* Recorded data *
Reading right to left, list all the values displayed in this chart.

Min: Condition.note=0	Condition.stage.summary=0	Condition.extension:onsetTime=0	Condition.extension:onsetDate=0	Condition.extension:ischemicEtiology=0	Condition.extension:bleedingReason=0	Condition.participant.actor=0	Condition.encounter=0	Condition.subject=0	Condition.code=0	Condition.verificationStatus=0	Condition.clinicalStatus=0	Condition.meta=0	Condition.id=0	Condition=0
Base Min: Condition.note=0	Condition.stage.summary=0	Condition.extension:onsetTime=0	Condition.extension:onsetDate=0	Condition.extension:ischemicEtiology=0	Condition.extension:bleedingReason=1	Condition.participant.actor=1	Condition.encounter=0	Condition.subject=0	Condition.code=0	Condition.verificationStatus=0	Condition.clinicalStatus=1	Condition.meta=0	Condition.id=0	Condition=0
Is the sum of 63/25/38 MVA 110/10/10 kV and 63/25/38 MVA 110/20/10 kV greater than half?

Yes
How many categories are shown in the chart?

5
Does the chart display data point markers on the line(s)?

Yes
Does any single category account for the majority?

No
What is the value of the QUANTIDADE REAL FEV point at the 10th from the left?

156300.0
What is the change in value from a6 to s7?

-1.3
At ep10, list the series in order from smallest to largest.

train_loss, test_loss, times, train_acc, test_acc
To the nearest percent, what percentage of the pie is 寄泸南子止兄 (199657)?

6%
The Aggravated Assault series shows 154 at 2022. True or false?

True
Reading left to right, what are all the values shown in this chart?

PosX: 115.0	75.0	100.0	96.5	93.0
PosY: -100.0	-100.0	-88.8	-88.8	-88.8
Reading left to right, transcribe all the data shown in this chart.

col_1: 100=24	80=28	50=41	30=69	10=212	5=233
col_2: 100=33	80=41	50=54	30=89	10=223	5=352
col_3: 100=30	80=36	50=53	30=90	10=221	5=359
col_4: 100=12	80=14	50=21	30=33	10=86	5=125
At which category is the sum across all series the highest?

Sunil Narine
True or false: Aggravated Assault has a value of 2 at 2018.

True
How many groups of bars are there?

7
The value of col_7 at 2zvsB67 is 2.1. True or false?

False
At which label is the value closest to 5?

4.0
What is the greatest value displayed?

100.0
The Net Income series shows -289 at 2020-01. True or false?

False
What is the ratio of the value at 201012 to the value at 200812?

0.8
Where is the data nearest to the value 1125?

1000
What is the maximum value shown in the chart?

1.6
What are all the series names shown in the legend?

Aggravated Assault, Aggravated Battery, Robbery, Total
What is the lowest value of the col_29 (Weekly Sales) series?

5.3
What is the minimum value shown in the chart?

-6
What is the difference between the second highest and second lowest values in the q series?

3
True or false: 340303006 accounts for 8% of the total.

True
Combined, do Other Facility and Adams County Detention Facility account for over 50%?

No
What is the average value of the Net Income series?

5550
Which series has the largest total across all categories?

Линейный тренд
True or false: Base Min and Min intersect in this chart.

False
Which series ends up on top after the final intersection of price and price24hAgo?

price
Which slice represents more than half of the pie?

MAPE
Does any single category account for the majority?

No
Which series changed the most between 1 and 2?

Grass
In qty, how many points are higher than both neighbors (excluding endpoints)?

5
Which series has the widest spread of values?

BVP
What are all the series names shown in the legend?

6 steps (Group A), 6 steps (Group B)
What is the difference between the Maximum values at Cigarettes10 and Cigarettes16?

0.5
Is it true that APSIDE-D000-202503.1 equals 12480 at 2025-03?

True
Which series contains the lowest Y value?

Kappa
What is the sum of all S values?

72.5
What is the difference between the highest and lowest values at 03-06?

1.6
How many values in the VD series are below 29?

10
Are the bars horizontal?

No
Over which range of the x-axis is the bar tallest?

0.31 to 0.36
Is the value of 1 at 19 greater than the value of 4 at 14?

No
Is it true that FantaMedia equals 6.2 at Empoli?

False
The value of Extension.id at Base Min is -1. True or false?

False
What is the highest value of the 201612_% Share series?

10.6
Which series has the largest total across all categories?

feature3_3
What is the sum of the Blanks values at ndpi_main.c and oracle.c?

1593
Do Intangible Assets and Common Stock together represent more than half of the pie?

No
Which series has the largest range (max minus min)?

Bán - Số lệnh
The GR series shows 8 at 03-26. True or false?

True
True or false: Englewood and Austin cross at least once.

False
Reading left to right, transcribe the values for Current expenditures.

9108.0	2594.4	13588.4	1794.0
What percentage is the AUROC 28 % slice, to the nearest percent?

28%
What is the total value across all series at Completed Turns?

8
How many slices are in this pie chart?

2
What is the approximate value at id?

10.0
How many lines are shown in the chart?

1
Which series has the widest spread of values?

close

* Problem description *
From the data above, select every line that contains the word "greater". Case counts.

* Response to the exercise *
Is the sum of 63/25/38 MVA 110/10/10 kV and 63/25/38 MVA 110/20/10 kV greater than half?
Is the value of 1 at 19 greater than the value of 4 at 14?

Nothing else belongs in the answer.